There is a global health crisis coming at us as a result of global warming. We need to determine what the role of the physician is in determining the need to prevent by changing course.
Coal-is currently the biggest pollutant, but nuclear-is not the answer. The cost of nuclear power is too high.

Use your physician voice, advocate for global preventive medicine.

Speaker: Peggy Shepard “WeACT”

WeACT is New York City’s First environmental justice organization, it is community based in partnership with Columbia University. They take action on transportation, air pollution, land use, etc.
WeACT envisions a world where everyone has access to clean air and water. A framework of health status in relation to socio-economic status helps to determine priorities. Improvements in treatments are too late in the trajectory of health disparities. The community and build environment –affect health through; access to nutrition, transportation, health care as well as other factors such as; ready access to cigarettes, alcohol and fast foods. People are marginalized and there is a lack of participation by residents to democratic processes and any ‘green’ living situation.
Residents must be encouraged to participate. Clinicians can work more effectively by empowering residents with training and information.
WeACT has waged an18 year campaign ‘clean air, clean fuel, clean health.’ To sustain motivation for that time, they focused on seeing small victories and got the community totally empowered on the one issue of a stronger lead poison bill. Victories in that arena have carried over to the other issues.

A lack of scientific literacy has really been a problem this is where we have the opportunity to empower people. Engage the youth. Taught by researchers to give quizzes to understand where exposure is coming from. Collect the data through the youth. Engage technicians in the fields that are affected. What are people being exposed to? Answer these questions with partners from the community. High levels of involvement from the community in the collection of the data can be more effective in the ultimate goal of passing the legislation. When people get confused they feel that they can do nothing at all.

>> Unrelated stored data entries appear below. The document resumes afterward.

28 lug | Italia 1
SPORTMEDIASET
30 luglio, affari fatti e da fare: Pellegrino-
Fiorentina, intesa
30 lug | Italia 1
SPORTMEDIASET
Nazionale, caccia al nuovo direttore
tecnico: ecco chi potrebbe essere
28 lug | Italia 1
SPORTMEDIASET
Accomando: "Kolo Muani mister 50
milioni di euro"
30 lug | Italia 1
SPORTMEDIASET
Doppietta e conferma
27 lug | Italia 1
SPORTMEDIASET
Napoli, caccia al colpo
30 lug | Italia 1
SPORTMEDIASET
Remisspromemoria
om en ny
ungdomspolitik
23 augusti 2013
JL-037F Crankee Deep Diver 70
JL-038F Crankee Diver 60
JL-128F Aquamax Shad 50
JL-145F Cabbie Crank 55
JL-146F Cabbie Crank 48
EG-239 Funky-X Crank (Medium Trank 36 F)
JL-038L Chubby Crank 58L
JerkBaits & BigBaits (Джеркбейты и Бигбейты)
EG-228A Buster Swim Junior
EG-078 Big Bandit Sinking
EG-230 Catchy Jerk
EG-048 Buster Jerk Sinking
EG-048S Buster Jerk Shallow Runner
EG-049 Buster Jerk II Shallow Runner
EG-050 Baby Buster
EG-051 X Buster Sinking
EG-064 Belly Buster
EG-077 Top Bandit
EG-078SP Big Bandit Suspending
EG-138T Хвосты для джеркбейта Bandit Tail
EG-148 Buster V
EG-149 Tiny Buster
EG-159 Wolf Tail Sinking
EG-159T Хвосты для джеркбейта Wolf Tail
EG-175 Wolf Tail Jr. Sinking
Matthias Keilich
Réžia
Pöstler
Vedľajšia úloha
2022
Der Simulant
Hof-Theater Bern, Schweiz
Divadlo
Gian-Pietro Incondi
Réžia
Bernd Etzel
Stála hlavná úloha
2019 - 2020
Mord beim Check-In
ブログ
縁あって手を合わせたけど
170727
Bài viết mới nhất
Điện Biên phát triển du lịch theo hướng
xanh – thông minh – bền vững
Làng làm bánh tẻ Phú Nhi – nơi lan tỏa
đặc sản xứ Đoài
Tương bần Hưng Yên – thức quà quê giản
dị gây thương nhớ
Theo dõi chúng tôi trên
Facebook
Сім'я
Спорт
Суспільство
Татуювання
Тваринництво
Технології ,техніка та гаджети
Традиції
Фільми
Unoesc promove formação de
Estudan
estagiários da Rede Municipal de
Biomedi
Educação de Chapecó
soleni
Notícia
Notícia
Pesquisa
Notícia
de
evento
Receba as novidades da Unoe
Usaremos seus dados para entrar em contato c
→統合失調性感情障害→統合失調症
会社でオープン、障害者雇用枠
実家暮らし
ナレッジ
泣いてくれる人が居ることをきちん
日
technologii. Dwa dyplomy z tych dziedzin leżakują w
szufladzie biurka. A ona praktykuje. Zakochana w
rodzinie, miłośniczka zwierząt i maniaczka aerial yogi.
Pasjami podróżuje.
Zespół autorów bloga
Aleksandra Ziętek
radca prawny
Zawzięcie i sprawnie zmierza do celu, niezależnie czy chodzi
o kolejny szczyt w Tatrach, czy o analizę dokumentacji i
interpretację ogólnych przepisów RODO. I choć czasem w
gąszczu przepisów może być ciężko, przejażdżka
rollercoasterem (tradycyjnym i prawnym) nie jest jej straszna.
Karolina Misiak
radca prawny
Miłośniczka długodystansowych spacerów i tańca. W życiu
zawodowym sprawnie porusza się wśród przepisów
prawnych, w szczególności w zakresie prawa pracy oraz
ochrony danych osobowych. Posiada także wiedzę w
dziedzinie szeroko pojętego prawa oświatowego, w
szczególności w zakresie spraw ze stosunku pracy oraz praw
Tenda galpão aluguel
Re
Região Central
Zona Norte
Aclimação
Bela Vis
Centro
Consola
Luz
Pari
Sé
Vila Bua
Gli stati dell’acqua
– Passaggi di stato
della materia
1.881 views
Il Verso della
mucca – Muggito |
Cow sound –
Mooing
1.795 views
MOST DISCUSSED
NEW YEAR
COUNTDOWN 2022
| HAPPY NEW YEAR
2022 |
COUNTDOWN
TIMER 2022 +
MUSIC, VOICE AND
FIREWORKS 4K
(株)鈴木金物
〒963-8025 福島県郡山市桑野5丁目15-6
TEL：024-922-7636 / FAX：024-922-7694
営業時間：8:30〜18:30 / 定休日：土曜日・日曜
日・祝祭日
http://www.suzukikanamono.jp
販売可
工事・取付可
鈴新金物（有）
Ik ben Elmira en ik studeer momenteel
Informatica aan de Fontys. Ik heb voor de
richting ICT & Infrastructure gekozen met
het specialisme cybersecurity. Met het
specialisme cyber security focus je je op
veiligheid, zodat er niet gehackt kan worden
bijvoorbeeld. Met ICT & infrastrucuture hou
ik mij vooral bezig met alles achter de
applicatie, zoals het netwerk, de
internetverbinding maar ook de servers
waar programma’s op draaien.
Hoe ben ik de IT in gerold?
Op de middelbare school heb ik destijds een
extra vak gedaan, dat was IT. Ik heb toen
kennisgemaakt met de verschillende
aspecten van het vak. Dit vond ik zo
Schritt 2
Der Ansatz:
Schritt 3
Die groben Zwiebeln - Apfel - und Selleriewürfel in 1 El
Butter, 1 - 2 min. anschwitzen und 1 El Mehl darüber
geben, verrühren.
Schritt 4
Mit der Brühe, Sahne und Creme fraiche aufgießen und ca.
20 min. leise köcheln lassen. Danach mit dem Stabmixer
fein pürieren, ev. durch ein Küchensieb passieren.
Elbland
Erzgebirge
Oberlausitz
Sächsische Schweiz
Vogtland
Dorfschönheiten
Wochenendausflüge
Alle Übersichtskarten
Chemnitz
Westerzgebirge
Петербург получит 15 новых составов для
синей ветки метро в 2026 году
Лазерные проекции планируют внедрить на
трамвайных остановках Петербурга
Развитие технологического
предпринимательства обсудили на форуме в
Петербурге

We must find ways to translate the research findings.
-Looking at pesticide exposure at home. They documented widespread exposure that had led to low birth weight and developmental delays in 1/3 of those surveyed. Legislation was subsequently passed.
-Diesel fuel has been documented as a carcinogen. Research was done in the community by giving people back-pack monitors. They found that school buses are the dirtiest vehicles on the road and that older buses are more dangerous. The City council passed a law that will retro-fit.
There needs to be a clear dialog between researchers and clinicians. When clinicians and researchers live in another area besides the one they work in -what kinds of things will they overlook? Taking clinicians on a toxic tour of the area that residents live in so that they have some understanding.

In allowing permits for polluting facilities, the health of the community should be a key indicator. Cap and trade is not the way to go, it is not going to build healthier communities. Trade sets up the situation where a dirty facility can continue to pollute a poor community.

We must educate ourselves, and our profession about what these things mean.